Mi dispiace vivere ancora una vita piena di incertezze, ma sono pur sempre un essere umano e so che l'incertezza è soltanto una certezza che è stata presa in giro e che ora ha bisogno di sicurezze.

Mi sembra che il mondo giri e rigiri, senza mai fermarsi a guardarmi e capirmi. La realtà sfreccia davanti a me, veloce e incurante.

E mi chiedo perché io sia nata così. Per quanto il mio odio verso le persone ipocrite e false superi ogni limite, a volte vorrei essere come loro a costo di non provare tutto ciò. Essere se stessi è bello. È bello accettarsi così, con pregi e difetti. Ma se fosse possibile, soltanto per un minuto, provare l'ebbrezza di ritrovare la serenità, sarebbe fantastico.

Ma ogni giorno mi sento come se provenissi realmente da un altro mondo. Non trovo il mio posto.

E mentre prendo il cellulare e scendo le scale per uscire fuori dall'edificio, penso a dove diavolo dovrei andare, perché a casa non voglio tornare.

Sono fradicia, ho un po' di freddo ma, prendetemi per pazza, se morissi non mi dispiacerebbe.
Appena sto per uscire fuori, davanti a me trovo Hunter e Kayden. Il minore dei fratelli stava per afferrare la maniglia, ma abbassa la mano. Suppongo che tutti e tre siamo un po' scioccati.

«Te l'avevo detto.» borbotta Kayden, il volto solcato dalla tristezza.

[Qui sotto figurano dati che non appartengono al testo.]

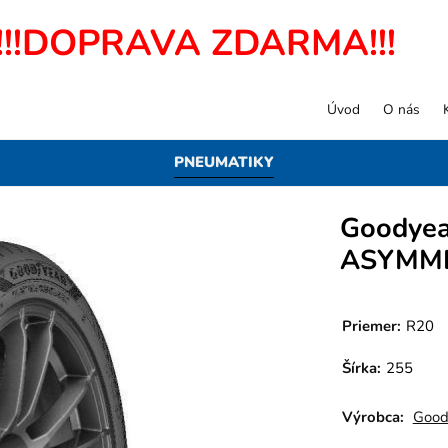
!!!DOPRAVA ZDARMA!!!
Úvod
O nás
PNEUMATIKY
Goodyea
ASYMME
Priemer:
R20
Šírka:
255
Výrobca:
Good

La giacca di pelle nera di Hunter è grondante d'acqua, i capelli umidi sono appiccicati alla fronte e mi soffermo su quella piccola goccia che giace sulle sue ciglia, mentre lui tiene lo sguardo basso. Allungo la mano e la raccolgo, quasi come fosse una lacrima. Hunter alza di scatto lo sguardo e mi osserva.

«Stai bene?» mi chiede e scrollo le spalle, spostando l'attenzione verso le macchine che sfrecciano lentamente sulla strada.

«Che facevi lassù?!» il tono di Kayden sembra indagatore e il suo sguardo mi fa capire a ciò che sta pensando.